Termination and Confluence of Higher-Order Rewrite Systems

TL;DR

This paper extends Inductive Data Type Systems with higher-order pattern-matching, develops a termination criterion, and compares this unified approach with existing higher-order rewriting frameworks, enhancing tools for proving termination and confluence.

Contribution

It introduces simply-typed CRSs, extends the General Schema for termination proofs, and compares the approach with HRSs for confluence analysis.

Findings

Extended the General Schema to higher-order pattern-matching.

Proved the applicability of the schema to HRSs.
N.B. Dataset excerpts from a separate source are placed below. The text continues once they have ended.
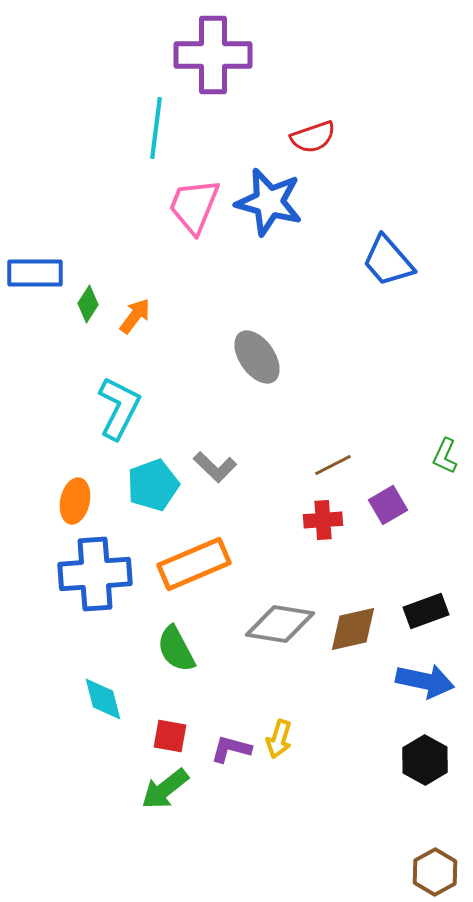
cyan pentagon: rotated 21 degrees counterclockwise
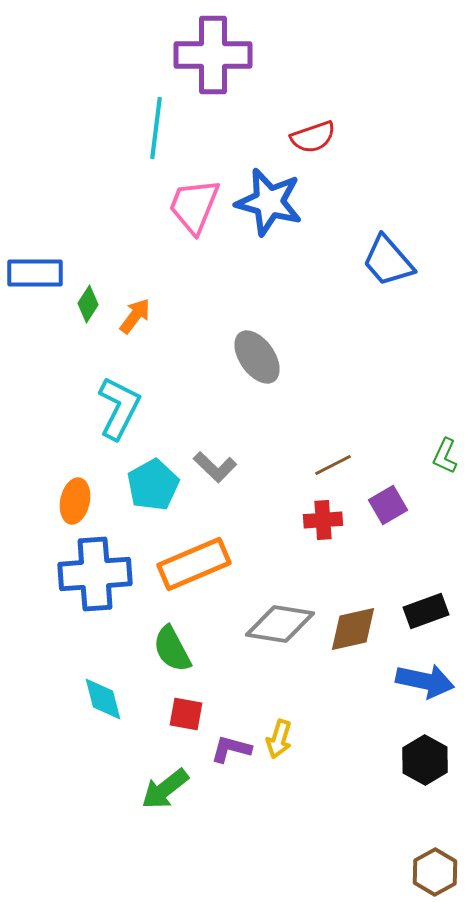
cyan pentagon: rotated 9 degrees counterclockwise
green semicircle: moved 4 px left
red square: moved 16 px right, 22 px up
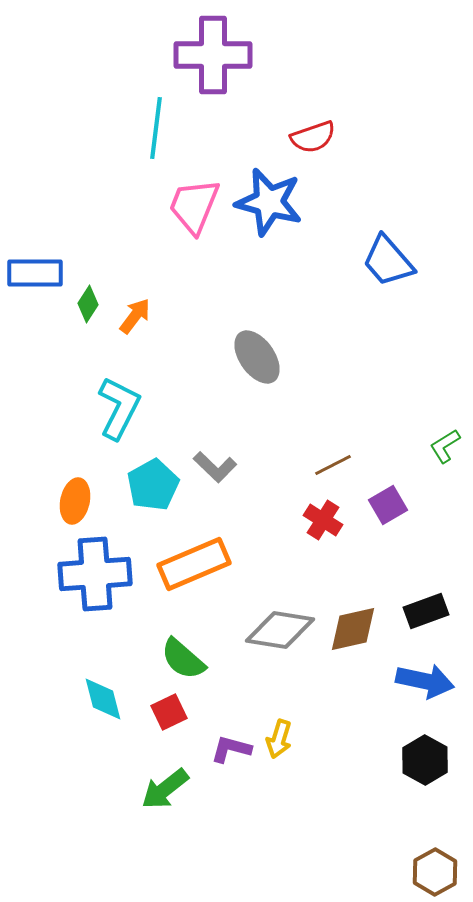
green L-shape: moved 10 px up; rotated 33 degrees clockwise
red cross: rotated 36 degrees clockwise
gray diamond: moved 6 px down
green semicircle: moved 11 px right, 10 px down; rotated 21 degrees counterclockwise
red square: moved 17 px left, 2 px up; rotated 36 degrees counterclockwise
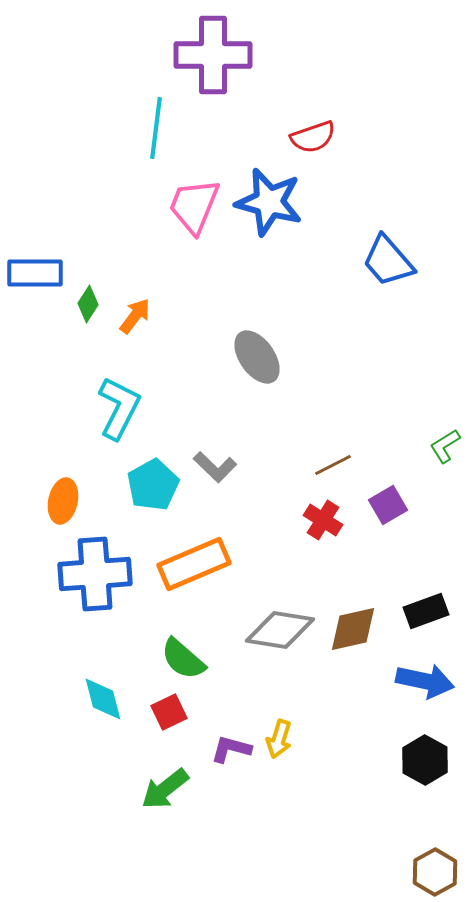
orange ellipse: moved 12 px left
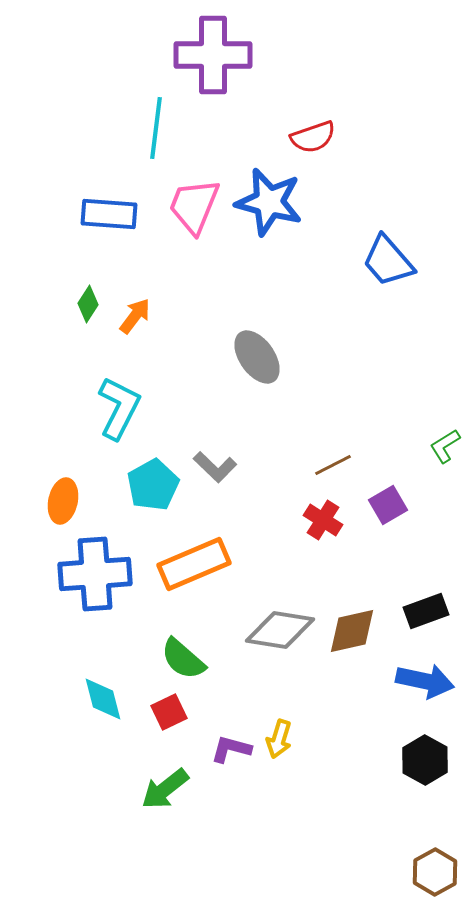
blue rectangle: moved 74 px right, 59 px up; rotated 4 degrees clockwise
brown diamond: moved 1 px left, 2 px down
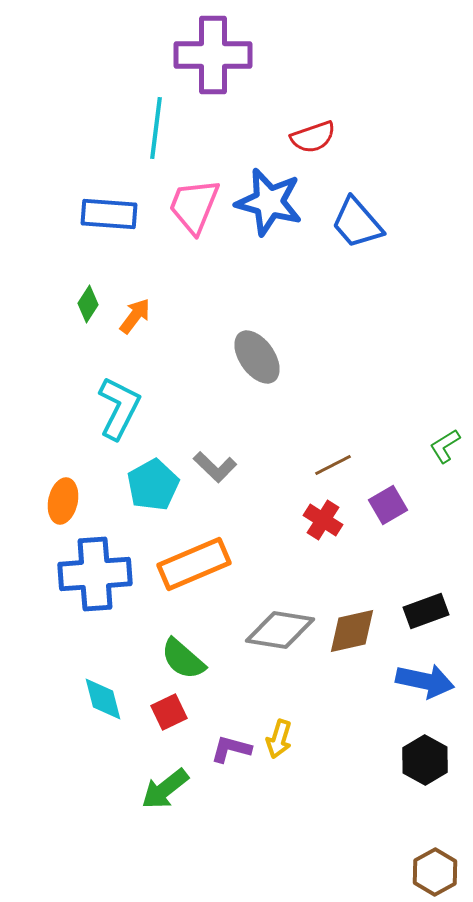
blue trapezoid: moved 31 px left, 38 px up
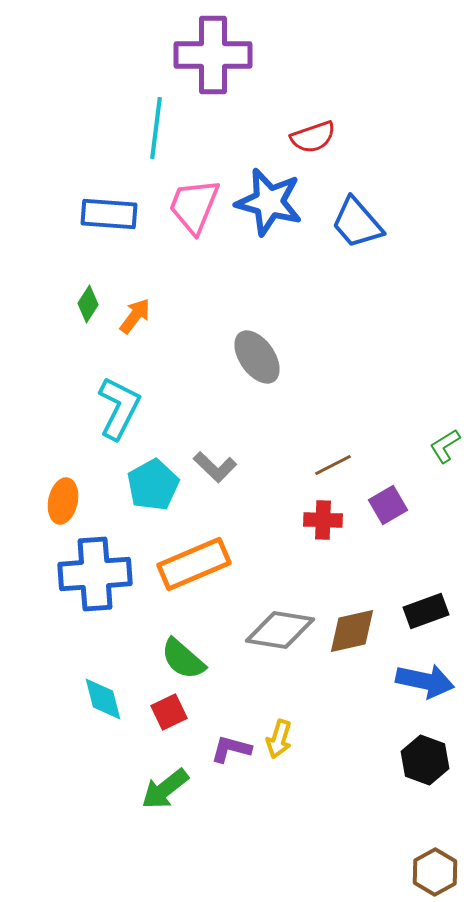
red cross: rotated 30 degrees counterclockwise
black hexagon: rotated 9 degrees counterclockwise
Demonstrated how to analyze confluence using Nipkow's critical pair technique.

Abstract

In the last twenty years, several approaches to higher-order rewriting have been proposed, among which Klop's Combinatory Rewrite Systems (CRSs), Nipkow's Higher-order Rewrite Systems (HRSs) and Jouannaud and Okada's higher-order algebraic specification languages, of which only the last one considers typed terms. The later approach has been extended by Jouannaud, Okada and the present author into Inductive Data Type Systems (IDTSs). In this paper, we extend IDTSs with the CRS higher-order pattern-matching mechanism, resulting in simply-typed CRSs. Then, we show how the termination criterion developed for IDTSs with first-order pattern-matching, called the General Schema, can be extended so as to prove the strong normalization of IDTSs with higher-order pattern-matching. Next, we compare the unified approach with HRSs. We first prove that the extended General Schema can also be applied to HRSs. Second, we show how Nipkow's higher-order critical pair analysis technique for proving local confluence can be applied to IDTSs.